First Harvest

  

Someone asked, "What's the most exciting thing you've done?" I could have said several things. I've been on safari in Africa, watched three of my children being born, seen my writing career take off after illness and failure. Thrilling experiences, but not the most exciting. My final answer, in one word, was - radishes. 

I've never done anything more exciting than growing my own radishes when I was three. I remember it so well.

First you raked the earth, then you made a groove in the soil with a stick, then you opened your packet of seeds, on the front of which was illustrated the platonic ideal of the radish. A huge crimson orb with a creamy base, topped by forests of greenery. My radishes would look like that!

Then you sowed your seeds, covered them up, impaled the empty packet on a stick through two holes and stuck it in the ground. And at three I honestly believed that picture on the packet had to face the row, so that, as the plants came up, they would know what to be. You'd squat on your haunches, staring at the ground, desperately hoping that the miracle might happen immediately. But of course, it didn't.

Oh, happy day, when green shoots first poked through the earth and became two minute leaves opening up like a pair of tiny hands, as if to say, "Here I am!"

Eventually, oh, second and happier day, the radishes were ready to pull. You'd carry a bunch of them proudly to your mother, and say, "Got a few radishes, mum." She would seem so pleased.
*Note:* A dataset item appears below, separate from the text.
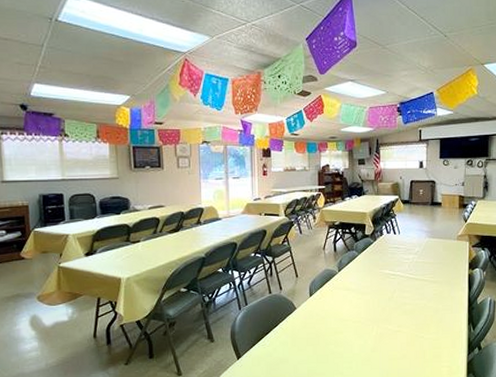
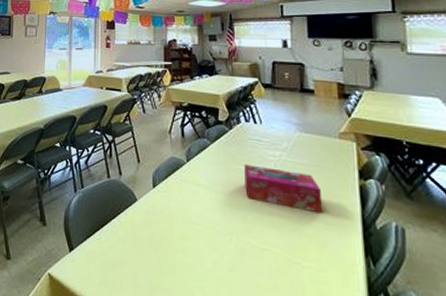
tissue box: none [385,268,441,299] -> present [244,164,322,214]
That evening there they'd be on the tea-table - my radishes. You know, I hated radishes. 

But I loved my mother's reaction to that first small harvest. My mum died six years ago. I'll really miss her talent for appreciating. It taught me something about God. We haven't much to offer, but whatever it is, loaves and fishes, time, concern for others - radishes, he'll take it, appreciate it and perhaps use it in ways we never dreamed of. So exciting!